* **ASSIGNMENT A**
Quote the forum thread on using Ohm's law in full, word for word.

* **EXCERPT TO READ**
···

Ohms law proper usage question

[mark32]

Lets say you are trying to size a transformer and cabling for a LV landscape lighting install. You have 150 watts in bulbs so 150w/12v = 12.5a but look, this transformer has multiple taps so I can bump it up to 13v so 150w/13v = 11.5a. So that makes sense, more voltage = less amps, but wait. Lets find the resistance in the circuit 12v/12.5a = .96r so let's plug in 13v's here 13v/.96r = 13.5a. Why am I getting two different answers (11.5a vs 13.5a) to what is essentially the same question. I could use 13v/11.5a = 1.13r and then 13v/1.13r = 11.5a but which formula is right? More voltage is going to push more current through the circuit but why does the resistance change with regard to the voltage being applied?

 

[infinity]

The problem is your 150 watts is the rating at 12 volts only, when you use 13 volts the wattage will also be different. You should use the resistance to calculate the current. Also when you increase the voltage in a resistive circuit you also increase the current.

 

[Besoeker]

circuit but why does the resistance change with regard to the voltage being applied?

If it's a regular incandescent bulb, the resistance increases temperature.

 

[kwired]

Think about a dual voltage transformer. Same windings for either voltage, but by connecting in series vs parallel you have changed the total impedance, and the voltage/rated current changes in direct proportion.

That same 12 volt segment of the transformer winding is still rated for same VA even if using a different tap for supplying the load at a different voltage. No matter what output voltage is used the transformer is still loaded to its rating when that 12 volt portion of the winding is carrying 12.5 amps.

···

* **ASSIGNMENT B**
From the listing, print only the lines between the one holding "## 0.7.0-alpha.3" and the one holding "See [PR 3151].", inclusive.

Collected data listing

···

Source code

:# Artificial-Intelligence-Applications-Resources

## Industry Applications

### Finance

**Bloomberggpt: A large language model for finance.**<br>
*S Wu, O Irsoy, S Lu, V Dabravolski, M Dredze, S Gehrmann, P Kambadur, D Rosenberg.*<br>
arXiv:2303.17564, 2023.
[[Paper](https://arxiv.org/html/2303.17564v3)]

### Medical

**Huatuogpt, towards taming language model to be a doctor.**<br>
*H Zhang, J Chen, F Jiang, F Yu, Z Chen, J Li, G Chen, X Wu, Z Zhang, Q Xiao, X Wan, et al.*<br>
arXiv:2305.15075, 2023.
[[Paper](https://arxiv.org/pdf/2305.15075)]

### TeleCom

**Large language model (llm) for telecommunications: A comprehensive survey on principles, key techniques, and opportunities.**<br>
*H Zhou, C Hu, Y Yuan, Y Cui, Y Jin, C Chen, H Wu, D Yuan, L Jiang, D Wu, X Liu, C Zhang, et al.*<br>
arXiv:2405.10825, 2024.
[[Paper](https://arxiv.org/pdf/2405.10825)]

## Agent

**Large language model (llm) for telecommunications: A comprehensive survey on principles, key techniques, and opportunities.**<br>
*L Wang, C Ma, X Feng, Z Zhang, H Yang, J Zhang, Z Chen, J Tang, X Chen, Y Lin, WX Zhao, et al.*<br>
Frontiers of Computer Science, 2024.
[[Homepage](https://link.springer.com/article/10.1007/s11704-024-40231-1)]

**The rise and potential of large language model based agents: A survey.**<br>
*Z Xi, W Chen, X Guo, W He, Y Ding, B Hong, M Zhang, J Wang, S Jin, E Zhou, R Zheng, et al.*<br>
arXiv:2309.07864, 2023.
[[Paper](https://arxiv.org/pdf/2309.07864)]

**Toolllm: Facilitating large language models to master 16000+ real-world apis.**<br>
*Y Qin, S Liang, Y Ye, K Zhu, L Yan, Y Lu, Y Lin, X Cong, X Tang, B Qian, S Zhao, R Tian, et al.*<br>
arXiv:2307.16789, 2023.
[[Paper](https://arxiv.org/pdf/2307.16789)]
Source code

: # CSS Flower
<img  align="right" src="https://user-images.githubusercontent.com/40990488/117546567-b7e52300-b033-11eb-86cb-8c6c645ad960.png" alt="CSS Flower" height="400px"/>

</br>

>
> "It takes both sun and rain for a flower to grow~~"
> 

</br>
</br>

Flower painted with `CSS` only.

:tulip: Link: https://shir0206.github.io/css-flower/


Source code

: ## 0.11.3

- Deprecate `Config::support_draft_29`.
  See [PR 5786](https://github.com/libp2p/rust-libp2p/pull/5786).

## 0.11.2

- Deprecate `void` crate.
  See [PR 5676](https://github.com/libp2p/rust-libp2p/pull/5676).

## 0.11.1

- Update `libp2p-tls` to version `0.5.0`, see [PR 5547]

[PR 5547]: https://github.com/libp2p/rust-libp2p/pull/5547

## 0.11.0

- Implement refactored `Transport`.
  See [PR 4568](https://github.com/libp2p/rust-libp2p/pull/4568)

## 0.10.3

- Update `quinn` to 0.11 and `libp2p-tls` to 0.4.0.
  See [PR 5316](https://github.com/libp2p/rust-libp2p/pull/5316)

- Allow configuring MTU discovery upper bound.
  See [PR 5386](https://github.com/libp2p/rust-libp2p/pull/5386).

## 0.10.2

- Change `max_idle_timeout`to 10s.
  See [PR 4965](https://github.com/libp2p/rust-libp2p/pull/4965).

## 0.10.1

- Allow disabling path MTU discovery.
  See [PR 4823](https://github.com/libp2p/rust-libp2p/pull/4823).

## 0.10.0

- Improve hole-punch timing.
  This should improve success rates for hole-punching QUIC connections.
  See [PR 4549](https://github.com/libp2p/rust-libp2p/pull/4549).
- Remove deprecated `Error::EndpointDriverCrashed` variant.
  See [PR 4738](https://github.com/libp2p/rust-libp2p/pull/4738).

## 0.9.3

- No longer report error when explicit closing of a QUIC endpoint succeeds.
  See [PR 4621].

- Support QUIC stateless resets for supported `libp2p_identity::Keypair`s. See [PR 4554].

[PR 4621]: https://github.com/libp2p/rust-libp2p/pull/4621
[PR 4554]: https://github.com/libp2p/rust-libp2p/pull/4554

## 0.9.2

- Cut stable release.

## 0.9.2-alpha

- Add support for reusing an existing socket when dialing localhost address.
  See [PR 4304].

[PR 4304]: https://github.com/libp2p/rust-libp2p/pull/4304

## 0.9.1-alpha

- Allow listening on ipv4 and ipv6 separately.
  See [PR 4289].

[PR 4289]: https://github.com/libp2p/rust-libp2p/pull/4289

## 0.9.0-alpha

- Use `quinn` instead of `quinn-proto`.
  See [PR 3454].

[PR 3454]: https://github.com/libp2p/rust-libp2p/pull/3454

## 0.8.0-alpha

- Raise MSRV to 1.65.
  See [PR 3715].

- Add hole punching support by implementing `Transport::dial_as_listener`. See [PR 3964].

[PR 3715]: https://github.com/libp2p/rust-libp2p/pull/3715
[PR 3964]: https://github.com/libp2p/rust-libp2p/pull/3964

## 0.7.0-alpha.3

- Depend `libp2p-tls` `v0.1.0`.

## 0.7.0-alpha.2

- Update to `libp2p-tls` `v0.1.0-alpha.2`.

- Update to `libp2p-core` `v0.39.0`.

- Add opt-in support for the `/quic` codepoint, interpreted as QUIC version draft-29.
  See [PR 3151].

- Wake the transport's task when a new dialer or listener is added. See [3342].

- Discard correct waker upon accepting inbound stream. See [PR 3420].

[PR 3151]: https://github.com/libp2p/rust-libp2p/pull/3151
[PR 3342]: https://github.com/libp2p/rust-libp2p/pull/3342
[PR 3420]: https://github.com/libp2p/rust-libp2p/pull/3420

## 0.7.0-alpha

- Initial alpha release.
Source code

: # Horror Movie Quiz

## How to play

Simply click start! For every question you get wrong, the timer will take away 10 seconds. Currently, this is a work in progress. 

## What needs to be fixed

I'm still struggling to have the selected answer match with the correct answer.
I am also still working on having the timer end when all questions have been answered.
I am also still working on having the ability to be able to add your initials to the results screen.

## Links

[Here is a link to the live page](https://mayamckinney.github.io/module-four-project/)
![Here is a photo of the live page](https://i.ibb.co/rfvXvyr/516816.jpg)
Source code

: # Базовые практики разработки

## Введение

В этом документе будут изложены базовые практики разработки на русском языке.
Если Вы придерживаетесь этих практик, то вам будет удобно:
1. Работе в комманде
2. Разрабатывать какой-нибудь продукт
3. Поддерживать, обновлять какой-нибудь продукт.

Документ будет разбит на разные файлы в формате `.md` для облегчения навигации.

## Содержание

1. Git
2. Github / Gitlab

···

* **TASK RESULT A**
Ohms law proper usage question

[mark32]

Lets say you are trying to size a transformer and cabling for a LV landscape lighting install. You have 150 watts in bulbs so 150w/12v = 12.5a but look, this transformer has multiple taps so I can bump it up to 13v so 150w/13v = 11.5a. So that makes sense, more voltage = less amps, but wait. Lets find the resistance in the circuit 12v/12.5a = .96r so let's plug in 13v's here 13v/.96r = 13.5a. Why am I getting two different answers (11.5a vs 13.5a) to what is essentially the same question. I could use 13v/11.5a = 1.13r and then 13v/1.13r = 11.5a but which formula is right? More voltage is going to push more current through the circuit but why does the resistance change with regard to the voltage being applied?

 

[infinity]

The problem is your 150 watts is the rating at 12 volts only, when you use 13 volts the wattage will also be different. You should use the resistance to calculate the current. Also when you increase the voltage in a resistive circuit you also increase the current.

 

[Besoeker]

circuit but why does the resistance change with regard to the voltage being applied?

If it's a regular incandescent bulb, the resistance increases temperature.

 

[kwired]

Think about a dual voltage transformer. Same windings for either voltage, but by connecting in series vs parallel you have changed the total impedance, and the voltage/rated current changes in direct proportion.

That same 12 volt segment of the transformer winding is still rated for same VA even if using a different tap for supplying the load at a different voltage. No matter what output voltage is used the transformer is still loaded to its rating when that 12 volt portion of the winding is carrying 12.5 amps.

* **TASK RESULT B**
## 0.7.0-alpha.3

- Depend `libp2p-tls` `v0.1.0`.

## 0.7.0-alpha.2

- Update to `libp2p-tls` `v0.1.0-alpha.2`.

- Update to `libp2p-core` `v0.39.0`.

- Add opt-in support for the `/quic` codepoint, interpreted as QUIC version draft-29.
  See [PR 3151].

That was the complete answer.